*Data section*

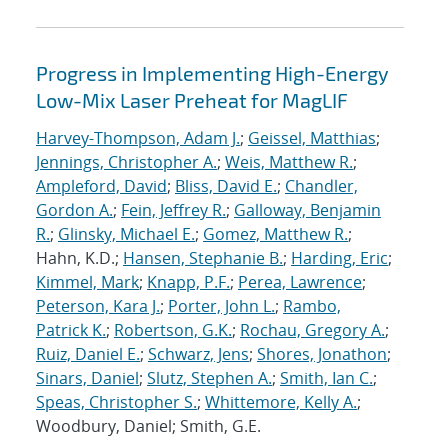
Progress in Implementing High-Energy
Low-Mix Laser Preheat for MagLIF
Harvey-Thompson, Adam J.
;
Geissel, Matthias
;
Jennings, Christopher A.
;
Weis, Matthew R.
;
Ampleford, David
;
Bliss, David E.
;
Chandler,
Gordon A.
;
Fein, Jeffrey R.
;
Galloway, Benjamin
R.
;
Glinsky, Michael E.
;
Gomez, Matthew R.
;
Hahn, K.D.;
Hansen, Stephanie B.
;
Harding, Eric
;
Kimmel, Mark
;
Knapp, P.F.
;
Perea, Lawrence
;
Peterson, Kara J.
;
Porter, John L.
;
Rambo,
Patrick K.
;
Robertson, G.K.
;
Rochau, Gregory A.
;
Ruiz, Daniel E.
;
Schwarz, Jens
;
Shores, Jonathon
;
Sinars, Daniel
;
Slutz, Stephen A.
;
Smith, Ian C.
;
Speas, Christopher S.
;
Whittemore, Kelly A.
;
Woodbury, Daniel; Smith, G.E.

*Problem description*
Return every entry word for word, minus the pictures.

*Answer for this exercise*
Progress in Implementing High-Energy
Low-Mix Laser Preheat for MagLIF
Harvey-Thompson, Adam J.
;
Geissel, Matthias
;
Jennings, Christopher A.
;
Weis, Matthew R.
;
Ampleford, David
;
Bliss, David E.
;
Chandler,
Gordon A.
;
Fein, Jeffrey R.
;
Galloway, Benjamin
R.
;
Glinsky, Michael E.
;
Gomez, Matthew R.
;
Hahn, K.D.;
Hansen, Stephanie B.
;
Harding, Eric
;
Kimmel, Mark
;
Knapp, P.F.
;
Perea, Lawrence
;
Peterson, Kara J.
;
Porter, John L.
;
Rambo,
Patrick K.
;
Robertson, G.K.
;
Rochau, Gregory A.
;
Ruiz, Daniel E.
;
Schwarz, Jens
;
Shores, Jonathon
;
Sinars, Daniel
;
Slutz, Stephen A.
;
Smith, Ian C.
;
Speas, Christopher S.
;
Whittemore, Kelly A.
;
Woodbury, Daniel; Smith, G.E.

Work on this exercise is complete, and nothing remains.